==== EXTRAIT ====

Littérature congolaise : une semaine de méditation

IN MEMORIAM : 6 février 2018 – 6 février 2019 : Jamais le Forum des Gens de Lettres n’oubliera son premier président Ernest Bompoma Ikele qui a eu à publier ses trois œuvres (un recueil de nouvelles et deux romans) chez l’Harmattan (1) à Paris. .    

 « Un mort dont on ne parle pas en bien est un mort complet. Tel n’est pas le cas d’un politique, d’un savant, d’un artiste, d’un écrivain ».

Plongée dans Le Compte à rebours, un récit profondément prophétique écrit avec une plume incisive et alerte qui s’est cassée en face d’un destin prometteur. Hélas !

Voici un roman qui réveille la conscience du lecteur par un texte qui présente un héros extraordinaire : le jeune infirmier Zambo. Et certains mots choisis par l’auteur sont comme des balles de kalachnikov qui « tuent » tout au passage. Le politique avec ses déviations sociales, l’homme de la nouvelle Eglise, deux personnages-types auxquels vient se greffer la

« réalité » de la mort sur terre et dans l’au-delà que l’on découvre à travers le destin du héros.

Venu en ville pour ses études qui le conduisent au métier d’infirmier, le jeune Zambo découvre les vicissitudes de la ville qui se dressent devant lui, Cefa, une jungle pleine de contradictions sociales. Divisée en deux grandes parties fondées sur l’ethnicité, la ville de Cefa interpelle le héros qui n’accepte pas cette opposition nord-sud que lui semble imposer sa famille. Aussi, réalise-t-il le tribalisme dans le milieu du travail et se fait violence pour apprendre la langue des « autres » afin de combattre la ségrégation ethnique qu’il considère comme un mal pour le développement d’un pays.

==== DONNÉES FOURNIES ====

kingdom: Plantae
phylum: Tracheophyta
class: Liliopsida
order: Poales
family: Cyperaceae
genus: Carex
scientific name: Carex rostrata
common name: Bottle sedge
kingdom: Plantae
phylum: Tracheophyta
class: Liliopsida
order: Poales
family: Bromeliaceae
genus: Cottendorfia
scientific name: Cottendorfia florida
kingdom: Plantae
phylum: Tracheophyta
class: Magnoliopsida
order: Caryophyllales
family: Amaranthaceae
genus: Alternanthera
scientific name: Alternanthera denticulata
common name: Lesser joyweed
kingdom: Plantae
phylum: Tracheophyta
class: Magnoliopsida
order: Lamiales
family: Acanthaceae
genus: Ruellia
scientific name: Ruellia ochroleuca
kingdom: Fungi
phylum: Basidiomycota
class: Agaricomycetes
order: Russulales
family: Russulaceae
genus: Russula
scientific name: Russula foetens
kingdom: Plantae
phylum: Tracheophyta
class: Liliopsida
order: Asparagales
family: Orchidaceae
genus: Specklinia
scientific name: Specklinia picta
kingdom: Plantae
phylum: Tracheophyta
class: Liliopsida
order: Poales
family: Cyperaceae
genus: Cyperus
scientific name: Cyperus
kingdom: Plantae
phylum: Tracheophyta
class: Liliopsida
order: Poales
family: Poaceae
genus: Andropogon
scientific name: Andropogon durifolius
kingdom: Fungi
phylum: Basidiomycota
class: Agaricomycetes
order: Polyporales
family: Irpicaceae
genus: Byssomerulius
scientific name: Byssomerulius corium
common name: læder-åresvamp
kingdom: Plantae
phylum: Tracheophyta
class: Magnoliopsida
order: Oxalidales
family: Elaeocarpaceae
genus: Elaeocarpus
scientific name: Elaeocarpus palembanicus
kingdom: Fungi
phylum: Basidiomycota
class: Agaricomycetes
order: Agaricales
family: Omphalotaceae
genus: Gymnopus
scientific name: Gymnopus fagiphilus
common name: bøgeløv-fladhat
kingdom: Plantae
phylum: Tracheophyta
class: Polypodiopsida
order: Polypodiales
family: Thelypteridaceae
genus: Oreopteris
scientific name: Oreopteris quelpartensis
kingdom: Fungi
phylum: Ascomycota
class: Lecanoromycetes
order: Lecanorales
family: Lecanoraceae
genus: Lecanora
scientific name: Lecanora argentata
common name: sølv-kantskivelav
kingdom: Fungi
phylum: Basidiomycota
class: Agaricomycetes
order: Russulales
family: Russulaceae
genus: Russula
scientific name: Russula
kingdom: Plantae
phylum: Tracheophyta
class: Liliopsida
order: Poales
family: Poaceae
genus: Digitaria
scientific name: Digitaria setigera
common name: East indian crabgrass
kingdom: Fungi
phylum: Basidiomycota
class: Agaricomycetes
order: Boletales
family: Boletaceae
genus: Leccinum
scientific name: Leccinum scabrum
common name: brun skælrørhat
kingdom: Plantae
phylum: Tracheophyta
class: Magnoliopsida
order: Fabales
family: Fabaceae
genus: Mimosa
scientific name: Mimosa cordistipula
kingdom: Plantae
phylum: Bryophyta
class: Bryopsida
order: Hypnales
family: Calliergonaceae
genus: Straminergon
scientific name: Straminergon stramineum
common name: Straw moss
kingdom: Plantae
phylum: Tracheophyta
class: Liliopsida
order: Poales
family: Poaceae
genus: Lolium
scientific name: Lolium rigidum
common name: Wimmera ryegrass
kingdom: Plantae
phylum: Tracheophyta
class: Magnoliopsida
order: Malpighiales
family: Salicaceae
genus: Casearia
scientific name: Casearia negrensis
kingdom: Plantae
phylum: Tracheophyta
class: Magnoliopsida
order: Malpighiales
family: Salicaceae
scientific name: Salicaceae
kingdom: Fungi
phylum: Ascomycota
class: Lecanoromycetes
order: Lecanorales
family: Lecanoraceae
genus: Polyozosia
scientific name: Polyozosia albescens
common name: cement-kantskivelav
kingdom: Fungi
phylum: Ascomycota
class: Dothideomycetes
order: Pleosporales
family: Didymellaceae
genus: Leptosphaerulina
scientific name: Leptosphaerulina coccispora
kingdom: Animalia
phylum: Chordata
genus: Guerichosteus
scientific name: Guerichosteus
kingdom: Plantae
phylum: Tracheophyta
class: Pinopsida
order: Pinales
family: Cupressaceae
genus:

====

▶ **CONSIGNES**:
1. Dans l'extrait, relevez toutes les catégories de personnes que la citation entre guillemets distingue du « mort complet ».
2. Répondez brièvement à ces questions sur l'extrait :
(a) Chez quel éditeur Ernest Bompoma Ikele a-t-il publié ses trois œuvres ?
(b) À quel métier les études du jeune Zambo le conduisent-elles ?
(c) Quel est le nom de la ville où arrive le héros ?

▶ **CORRIGÉ PAR CONSIGNE**:
1. un politique, un savant, un artiste, un écrivain

2.
(a) Chez l'Harmattan, à Paris.
(b) Au métier d'infirmier.
(c) Cefa.